As an ETF, it trades just like a regular stock, so you have more buying and selling flexibility. And it fits Gross’ defensive mantra, with the goal of providing safe, consistent, reliable income.
Which is what many investors crave in this zero-yield climate.
In his monthly PIMCO bulletin, Gross says we’re suffering from “financial repression,” due to 0% interest rates from the Federal Reserve since December 2008, coupled with massive quantitative easing.
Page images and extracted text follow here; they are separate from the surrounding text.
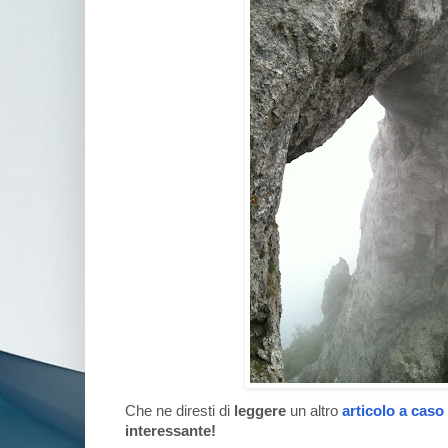
Che ne diresti di
leggere
un altro
articolo a caso
interessante!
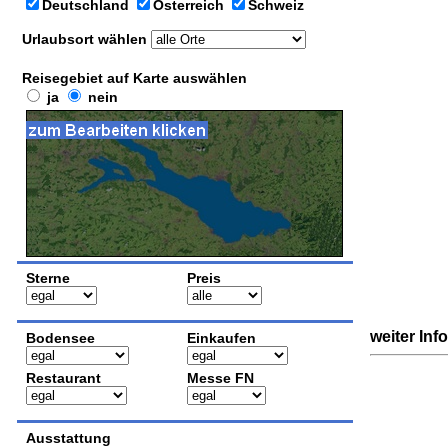
Deutschland
Österreich
Schweiz
Urlaubsort wählen
Reisegebiet auf Karte auswählen
ja
nein
Sterne
Preis
weiter Inf
Bodensee
Einkaufen
Restaurant
Messe FN
Ausstattung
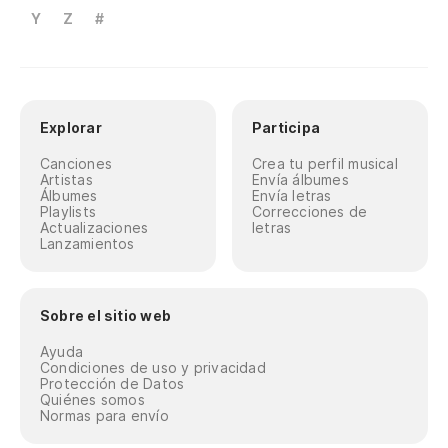
Y
Z
#
Explorar
Participa
Canciones
Crea tu perfil musical
Artistas
Envía álbumes
Álbumes
Envía letras
Playlists
Correcciones de
Actualizaciones
letras
Lanzamientos
Sobre el sitio web
Ayuda
Condiciones de uso y privacidad
Protección de Datos
Quiénes somos
Normas para envío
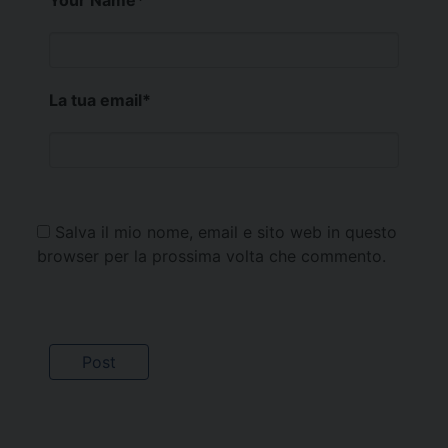
Your Name
*
La tua email
*
Salva il mio nome, email e sito web in questo
browser per la prossima volta che commento.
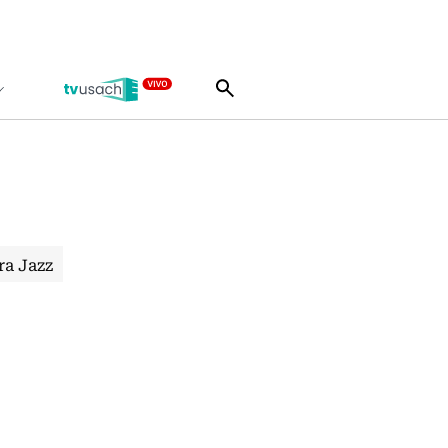
ra Jazz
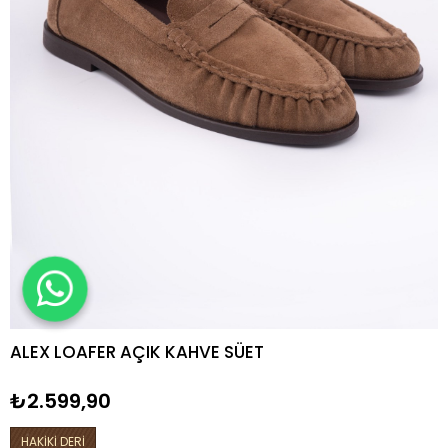
ALEX LOAFER AÇIK KAHVE SÜET
₺2.599,90
HAKİKİ DERİ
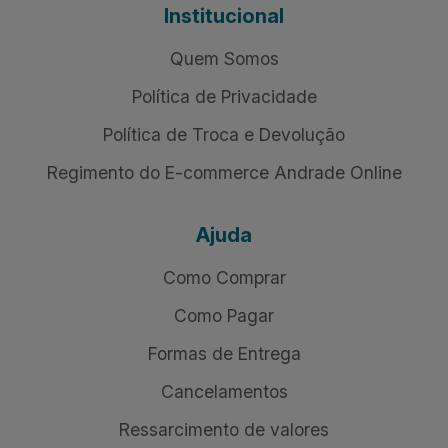
Institucional
Quem Somos
Política de Privacidade
Política de Troca e Devolução
Regimento do E-commerce Andrade Online
Ajuda
Como Comprar
Como Pagar
Formas de Entrega
Cancelamentos
Ressarcimento de valores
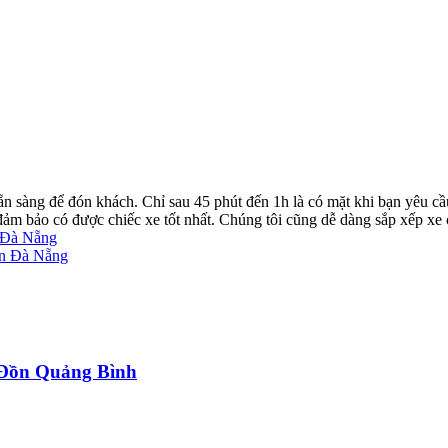
ẵn sàng để đón khách. Chỉ sau 45 phút đến 1h là có mặt khi bạn yêu cầ
ể đảm bảo có được chiếc xe tốt nhất. Chúng tôi cũng dễ dàng sắp xếp xe
u Đà Nẵng
ơn Đà Nẵng
a Đồn Quảng Bình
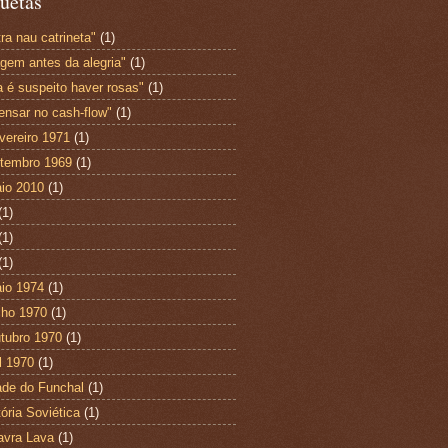
uetas
ra nau catrineta"
(1)
agem antes da alegria"
(1)
a é suspeito haver rosas"
(1)
ensar no cash-flow"
(1)
vereiro 1971
(1)
tembro 1969
(1)
io 2010
(1)
(1)
(1)
(1)
io 1974
(1)
lho 1970
(1)
tubro 1970
(1)
l 1970
(1)
ade do Funchal
(1)
tória Soviética
(1)
avra Lava
(1)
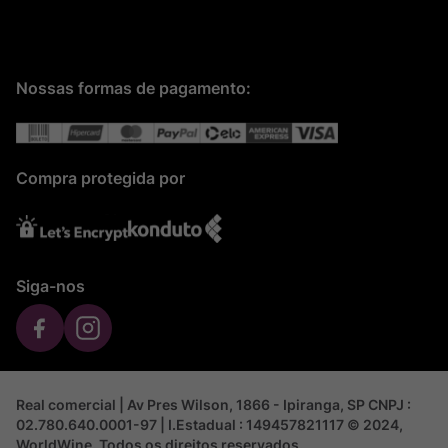
Nossas formas de pagamento:
Compra protegida por
Siga-nos
Real comercial | Av Pres Wilson, 1866 - Ipiranga, SP CNPJ :
02.780.640.0001-97 | I.Estadual : 149457821117 © 2024,
WorldWine. Todos os direitos reservados.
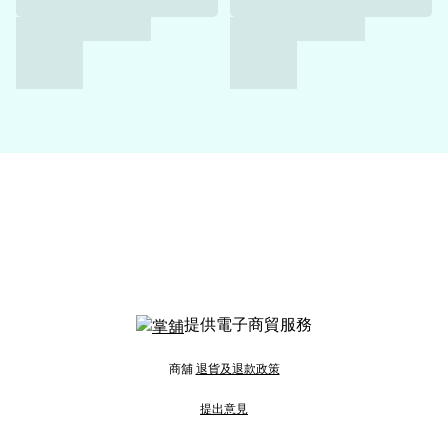
提供電子商貿服務
商舖
退貨及退款政策
提出意見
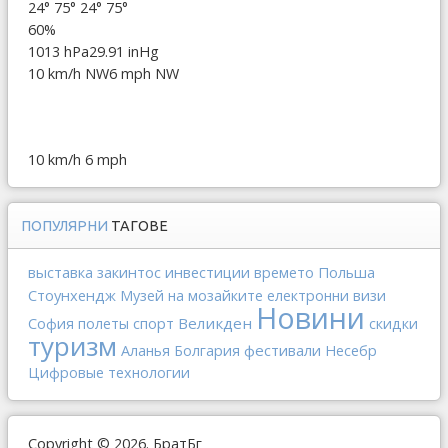
24°
75°
24°
75°
60%
1013 hPa
29.91 inHg
10 km/h NW
6 mph NW
10 km/h
6 mph
ПОПУЛЯРНИ
ТАГОВЕ
выставка
закинтос
инвестиции
Польша
времето
Стоунхендж
Музей на мозайките
електронни визи
Новини
спорт
Великден
София
полеты
скидки
туризм
фестивали
Аланья
Болгария
Несебр
Цифровые технологии
Copyright © 2026. БратБг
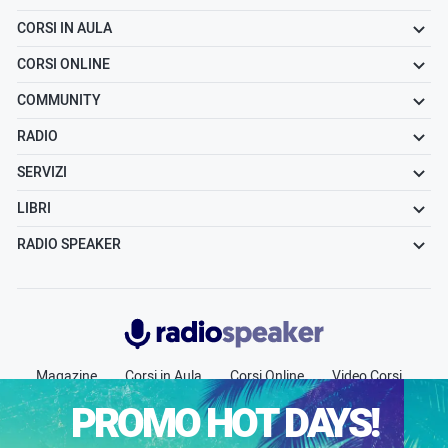
CORSI IN AULA
CORSI ONLINE
COMMUNITY
RADIO
SERVIZI
LIBRI
RADIO SPEAKER
Radiospeaker.it
Magazine
Corsi in Aula
Corsi Online
Video Corsi
Community
Radio
Jobs
Chi siamo
Contatti
PROMO HOT DAYS!
Pubblicità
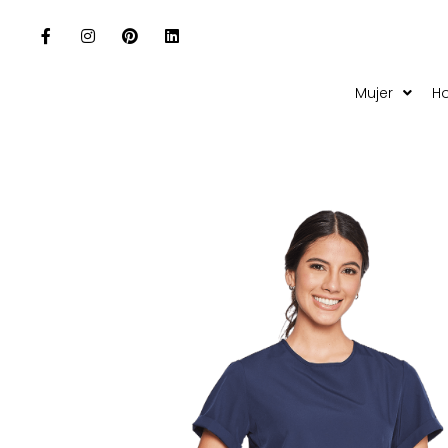
Mujer
H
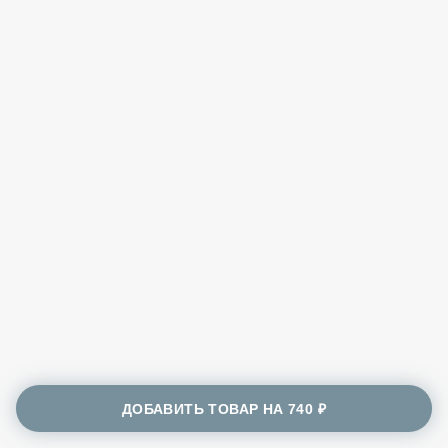
ДОБАВИТЬ ТОВАР НА
740 ₽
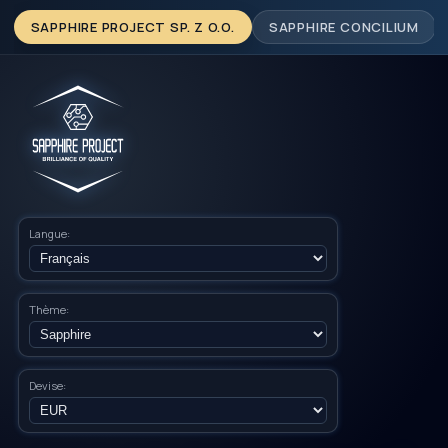
SAPPHIRE PROJECT SP. Z O.O.
SAPPHIRE CONCILIUM
Langue:
Thème:
Devise:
As a result, it forms the basis for his defensive strategy:
“An instant replay of these past few decades would have shown that accelerating asset prices weren’t due to any particular wisdom on the part of academia or the investment community, but an offensively minded Federal Reserve and their global counterparts who were printing money, lowering yields and bringing forward a false sense of monetary wealth.
“Low yields, instead of fostering capital gains for investors, begin to reduce household incomes, lower corporate profit margins and wreak havoc on historical business models connected to banking, money market funds and the pension industry. The offensively oriented investment world that we have grown so used to over the past three decades is being stonewalled by a zero-bound goal line stand. Investment defense is coming of age.”
Based on the adage that the best form of attack is defense, the creation of PIMCO’s new ETF proves that the company aims to do just that. It’s a way of offering the safe, reliable income from PIMCO’s Total Return mutual fund to ETF investors, too.